JAGUAR
Power Games

Etichetta: Neat Records
Anno: 1983
Durata: 40 min
Genere: NWOBHM / metal classico


Questo album segnò una piccola rivoluzione nella mai troppo celebrata epopea NWOBHM: i Jaguar infatti furono i primi, o tra i primi, a pestare sull'acceleratore, indurendo i suoni, velocizzando le ritmiche e proponendo un appesantimento del suono, il quale conteneva un embrionale tentativo di "Proto-Thrash", definiamolo pure così... (sia chiaro, la mia è solo una personale ed opinabilissima opinione, c'erano sì Tank, Raven e Venom, ma sono cose a parte! Chiaro?)
Giovanissimi e determinati, questi quattro ragazzi inglesi si conquistarono subito un certo seguito in patria, ma soprattutto in Olanda, dove erano molto apprezzati ed assai amati dai metallari locali per il loro sound potente, energico e diretto, e per la grande efficacia dei loro infuocati concerti... Ed è proprio a questi fans del paese dei tulipani che è dedicata l'opener "Dutch Connection", che all'epoca era davvero una canzone di inusuale e grintosa potenza...
La band non era certo composta da musicisti fuoriclasse. Il cantante Paul Merrel se la cavava bene ma era decisamente acerbo, la sezione ritmica, composta da Jeff Cox (BS) e Chris Lovell (BT), non brillava certo per sofisticazione tecnica, e il chitarrista Garry Pepperd faceva la sua parte con passione ed onesto mestiere senza troppi virtuosismi...
Il punto di forza dei Jaguar era comunque quello che viene definito "Gioco di squadra", erano una band che faceva della compattezza e dell'impatto i propri punti di forza e oserei dire che a questo proposito sono illuminanti brani come "The Fox", "Master Game" e "Run For Your Life", ottimi esempi di buon vecchio metallo pesante di scuola inglese, anche se con un occhio gettato verso il prossimo futuro... (da lì a poco sarebbe stato pubblicato un disco che si intitolava "Kill'em All", vi dice nulla sto titolo?).

METTI IN PRATICA ::
(A) Estrai dalla recensione di Power Games il passo compreso tra "La band non" e "senza troppi virtuosismi...", estremi inclusi.
(B) Continua la recensione dell'album Power Games dei Jaguar, riprendendo subito dopo la sua ultima frase.

[Dati memorizzati]

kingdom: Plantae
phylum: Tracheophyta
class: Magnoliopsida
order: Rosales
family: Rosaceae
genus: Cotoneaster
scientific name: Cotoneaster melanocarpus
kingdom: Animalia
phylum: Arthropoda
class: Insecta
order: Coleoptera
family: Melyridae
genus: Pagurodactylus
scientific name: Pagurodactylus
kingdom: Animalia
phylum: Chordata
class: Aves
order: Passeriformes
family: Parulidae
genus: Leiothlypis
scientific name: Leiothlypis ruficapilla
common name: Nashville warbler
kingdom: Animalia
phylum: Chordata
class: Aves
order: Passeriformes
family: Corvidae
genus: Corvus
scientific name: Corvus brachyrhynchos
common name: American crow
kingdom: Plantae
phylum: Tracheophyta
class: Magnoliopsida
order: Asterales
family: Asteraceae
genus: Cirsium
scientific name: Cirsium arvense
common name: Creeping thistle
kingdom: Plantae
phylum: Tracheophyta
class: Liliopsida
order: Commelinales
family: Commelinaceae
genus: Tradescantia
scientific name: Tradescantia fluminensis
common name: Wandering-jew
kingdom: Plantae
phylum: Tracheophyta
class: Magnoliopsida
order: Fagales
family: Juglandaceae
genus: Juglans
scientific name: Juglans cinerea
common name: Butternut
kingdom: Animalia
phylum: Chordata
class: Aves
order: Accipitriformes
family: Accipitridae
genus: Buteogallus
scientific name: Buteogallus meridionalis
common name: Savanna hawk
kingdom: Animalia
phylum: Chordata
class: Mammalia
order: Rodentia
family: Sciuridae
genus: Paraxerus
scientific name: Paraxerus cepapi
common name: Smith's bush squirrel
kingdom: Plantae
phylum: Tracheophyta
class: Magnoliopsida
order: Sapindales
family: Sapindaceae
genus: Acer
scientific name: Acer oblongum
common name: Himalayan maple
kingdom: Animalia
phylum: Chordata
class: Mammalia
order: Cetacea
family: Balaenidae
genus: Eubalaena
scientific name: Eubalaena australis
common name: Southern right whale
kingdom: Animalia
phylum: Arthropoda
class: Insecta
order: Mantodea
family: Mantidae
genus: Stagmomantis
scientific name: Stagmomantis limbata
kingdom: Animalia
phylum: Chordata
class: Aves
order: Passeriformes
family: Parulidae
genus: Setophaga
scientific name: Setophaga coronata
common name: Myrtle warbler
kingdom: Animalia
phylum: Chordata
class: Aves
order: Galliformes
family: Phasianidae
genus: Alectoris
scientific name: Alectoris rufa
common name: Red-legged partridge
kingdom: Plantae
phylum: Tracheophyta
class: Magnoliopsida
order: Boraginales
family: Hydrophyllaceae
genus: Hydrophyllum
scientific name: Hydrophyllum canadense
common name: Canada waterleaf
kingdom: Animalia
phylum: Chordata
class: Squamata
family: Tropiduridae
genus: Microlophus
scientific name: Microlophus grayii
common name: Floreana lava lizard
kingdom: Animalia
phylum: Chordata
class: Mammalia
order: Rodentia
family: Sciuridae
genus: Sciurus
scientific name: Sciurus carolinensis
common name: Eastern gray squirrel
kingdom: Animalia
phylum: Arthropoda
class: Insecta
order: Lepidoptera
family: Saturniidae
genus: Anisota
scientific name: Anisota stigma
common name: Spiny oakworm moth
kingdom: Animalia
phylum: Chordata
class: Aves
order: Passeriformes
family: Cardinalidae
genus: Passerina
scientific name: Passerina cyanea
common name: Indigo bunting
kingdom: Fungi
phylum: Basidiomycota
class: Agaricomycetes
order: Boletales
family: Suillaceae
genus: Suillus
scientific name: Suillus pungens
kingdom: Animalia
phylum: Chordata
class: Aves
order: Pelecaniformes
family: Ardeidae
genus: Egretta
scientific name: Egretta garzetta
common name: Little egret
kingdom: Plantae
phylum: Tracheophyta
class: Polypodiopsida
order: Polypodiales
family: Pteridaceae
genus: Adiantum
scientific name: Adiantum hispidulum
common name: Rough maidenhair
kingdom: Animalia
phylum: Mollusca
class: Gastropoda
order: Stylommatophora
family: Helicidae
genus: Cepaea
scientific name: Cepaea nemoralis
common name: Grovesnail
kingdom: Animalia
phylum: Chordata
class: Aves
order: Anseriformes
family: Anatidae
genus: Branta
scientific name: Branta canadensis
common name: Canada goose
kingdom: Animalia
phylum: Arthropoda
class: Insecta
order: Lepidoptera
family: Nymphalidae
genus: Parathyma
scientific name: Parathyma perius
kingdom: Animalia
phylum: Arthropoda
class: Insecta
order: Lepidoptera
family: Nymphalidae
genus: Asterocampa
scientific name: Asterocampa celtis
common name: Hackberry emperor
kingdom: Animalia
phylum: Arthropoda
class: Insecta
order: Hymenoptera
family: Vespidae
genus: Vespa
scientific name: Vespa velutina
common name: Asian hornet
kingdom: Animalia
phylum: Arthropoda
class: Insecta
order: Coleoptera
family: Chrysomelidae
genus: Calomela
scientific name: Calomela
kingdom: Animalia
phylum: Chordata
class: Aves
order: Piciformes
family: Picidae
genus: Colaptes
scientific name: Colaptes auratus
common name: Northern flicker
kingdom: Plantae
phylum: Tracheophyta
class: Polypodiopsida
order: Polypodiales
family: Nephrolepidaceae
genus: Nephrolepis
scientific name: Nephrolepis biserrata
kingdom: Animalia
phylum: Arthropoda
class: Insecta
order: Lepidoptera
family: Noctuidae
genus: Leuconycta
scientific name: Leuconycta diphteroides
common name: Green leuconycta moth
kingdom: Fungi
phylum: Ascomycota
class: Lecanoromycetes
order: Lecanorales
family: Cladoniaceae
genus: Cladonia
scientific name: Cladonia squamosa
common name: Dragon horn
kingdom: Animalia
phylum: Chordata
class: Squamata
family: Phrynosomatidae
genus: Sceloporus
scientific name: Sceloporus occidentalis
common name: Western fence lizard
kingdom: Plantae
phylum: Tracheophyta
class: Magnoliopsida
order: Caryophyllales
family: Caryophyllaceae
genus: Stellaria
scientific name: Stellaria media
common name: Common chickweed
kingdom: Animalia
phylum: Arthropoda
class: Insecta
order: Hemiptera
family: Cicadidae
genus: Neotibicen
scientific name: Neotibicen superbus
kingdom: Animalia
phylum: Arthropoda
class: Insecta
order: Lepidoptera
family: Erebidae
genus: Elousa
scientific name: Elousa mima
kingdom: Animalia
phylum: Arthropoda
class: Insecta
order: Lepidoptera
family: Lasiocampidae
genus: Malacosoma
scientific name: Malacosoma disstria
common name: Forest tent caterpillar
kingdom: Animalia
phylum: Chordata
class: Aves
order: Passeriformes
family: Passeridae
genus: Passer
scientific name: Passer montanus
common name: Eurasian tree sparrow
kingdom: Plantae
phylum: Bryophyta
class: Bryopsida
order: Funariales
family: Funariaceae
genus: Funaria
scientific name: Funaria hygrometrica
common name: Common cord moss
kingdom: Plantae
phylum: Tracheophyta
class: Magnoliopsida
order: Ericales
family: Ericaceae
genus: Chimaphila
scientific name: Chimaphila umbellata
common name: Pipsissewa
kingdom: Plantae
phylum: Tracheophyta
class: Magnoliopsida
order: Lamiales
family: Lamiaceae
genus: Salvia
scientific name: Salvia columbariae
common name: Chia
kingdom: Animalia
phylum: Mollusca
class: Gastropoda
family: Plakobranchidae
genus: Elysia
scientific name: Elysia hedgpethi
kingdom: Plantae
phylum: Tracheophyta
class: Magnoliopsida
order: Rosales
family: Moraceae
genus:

ELENCO RISPOSTE ::
(A)
La band non era certo composta da musicisti fuoriclasse. Il cantante Paul Merrel se la cavava bene ma era decisamente acerbo, la sezione ritmica, composta da Jeff Cox (BS) e Chris Lovell (BT), non brillava certo per sofisticazione tecnica, e il chitarrista Garry Pepperd faceva la sua parte con passione ed onesto mestiere senza troppi virtuosismi...

(B)
Per non parlare poi di quello che, secondo la mia personalissima opinione, è il miglior brano di questo venerato vinile, parlo di "Prisoner" (non quella dei Maiden, ovviamente!!!), una canzone che contiene alcuni dei canoni basilari sui quali si sarebbe fondato il metallo pesante degli anni a venire...
Poi venne la Bay Area, saltarono fuori i Metallica e gli Slayer e che ne fu dei precursori Jaguar??? Purtroppo persero ben presto il treno per il successo e l'olimpo... fecero l'immane cazzata di snaturare il loro sound mettendosi a fare hard rock di stampo americano in una affannosa, precipitosa, affrettata ed avventata rincorsa al "grande pubblico", con risultati invero pessimi e caddero nel dimenticatoio dopo poco tempo,ricordati con affetto e nostalgia dagli irriducibili veterani del periodo d'oro i quali resero il nome dei Jaguar una piccola leggenda da tramandare con devozione e rispetto per i tempi che furono...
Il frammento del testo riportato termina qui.